Once you start looking at larger timescales in that you expect it to do better. The reason that
we didn't look at larger timescales in this case was because we didn't -- even if we added the
third order of going beyond 700 milliseconds, resulted in degraded performance. That has
more to do with the nature of the problem. Once we go beyond that we start, if we have
something that's about 500 milliseconds we have a greater chance of getting a segment where
we have maybe one instrument and so on and so it's easier to characterize as opposed to if you
get a larger segment where you have to characterize mixtures of instruments. It becomes
something that's more complicated for the classifier to deal with. If we had a problem where
we had a very large scale structure like on the order of maybe 6 seconds that we wanted to
capture, then, yeah, the third order would be expected to do better. But we haven't seen any
tasks where it actually does a lot better yet. That's kind of the thought. In conclusion, just
looking at invariance and the stability conditions for representations is a very powerful
framework for trying to analyze different properties that they have with their classification
performance. The scattering transform provides such a representation that has these nice
properties and it turns out that it actually captures important audio phenomena like amplitude
modulation, frequency modulation and so on. We can extend the scattering transform to get
the joined scattering transform which captures joint time frequency structure and also gives us
transposition invariance in a discriminative way. And finally, we see that once we test this in
numerical experiments, we do get state-of-the-art results in the two tasks that we look at. I
should add that on top of this we've also looked at classification of medical signals in terms of
heart rate variability for fetuses. We've also had some nice results in that area, but not in this
presentation unfortunately. So that's it. Thank you very much for listening. [applause]

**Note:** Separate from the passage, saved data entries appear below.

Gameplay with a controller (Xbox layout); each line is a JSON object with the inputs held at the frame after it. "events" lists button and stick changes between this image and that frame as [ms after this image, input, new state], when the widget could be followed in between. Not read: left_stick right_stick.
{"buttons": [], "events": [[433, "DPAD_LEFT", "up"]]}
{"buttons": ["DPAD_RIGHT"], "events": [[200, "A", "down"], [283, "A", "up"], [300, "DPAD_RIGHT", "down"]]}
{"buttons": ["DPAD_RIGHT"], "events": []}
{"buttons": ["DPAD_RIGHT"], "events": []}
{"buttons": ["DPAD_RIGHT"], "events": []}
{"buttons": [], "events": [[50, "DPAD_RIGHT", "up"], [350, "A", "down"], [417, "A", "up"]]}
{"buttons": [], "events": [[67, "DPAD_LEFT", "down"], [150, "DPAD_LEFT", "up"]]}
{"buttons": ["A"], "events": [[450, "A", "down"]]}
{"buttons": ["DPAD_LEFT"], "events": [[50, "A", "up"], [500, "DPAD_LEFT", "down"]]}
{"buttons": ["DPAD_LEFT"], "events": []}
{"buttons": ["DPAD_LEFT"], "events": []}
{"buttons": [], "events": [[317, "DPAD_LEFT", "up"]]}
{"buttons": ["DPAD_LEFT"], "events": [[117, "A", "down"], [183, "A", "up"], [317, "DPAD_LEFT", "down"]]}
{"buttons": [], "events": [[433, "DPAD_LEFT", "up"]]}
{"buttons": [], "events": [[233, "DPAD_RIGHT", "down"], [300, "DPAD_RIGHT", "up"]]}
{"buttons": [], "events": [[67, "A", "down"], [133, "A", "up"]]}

>>: [indiscernible] examples [indiscernible] speech or mixed speech?
>> Joakim Anden: No. That's kind of one of the next things to look at to see how we perform in
terms of talker separation and in terms of presence of noise and so on. I mean Timit is very,
very nice. It's very clean and there's no noise, so that's not something that we have looked at
but it's something that would be interesting to look at in the future. But also looking at other
types of distortion like clipping or masking and so on and see how robust it is to that type of
change and how we can make it more robust to them.
>> Mike Seltzer: Any other questions? Several people will be joining this afternoon. If you do
not get in there I would like you to let me know. All right. Thanks again.
>> Joakim Anden: Thank you. [applause].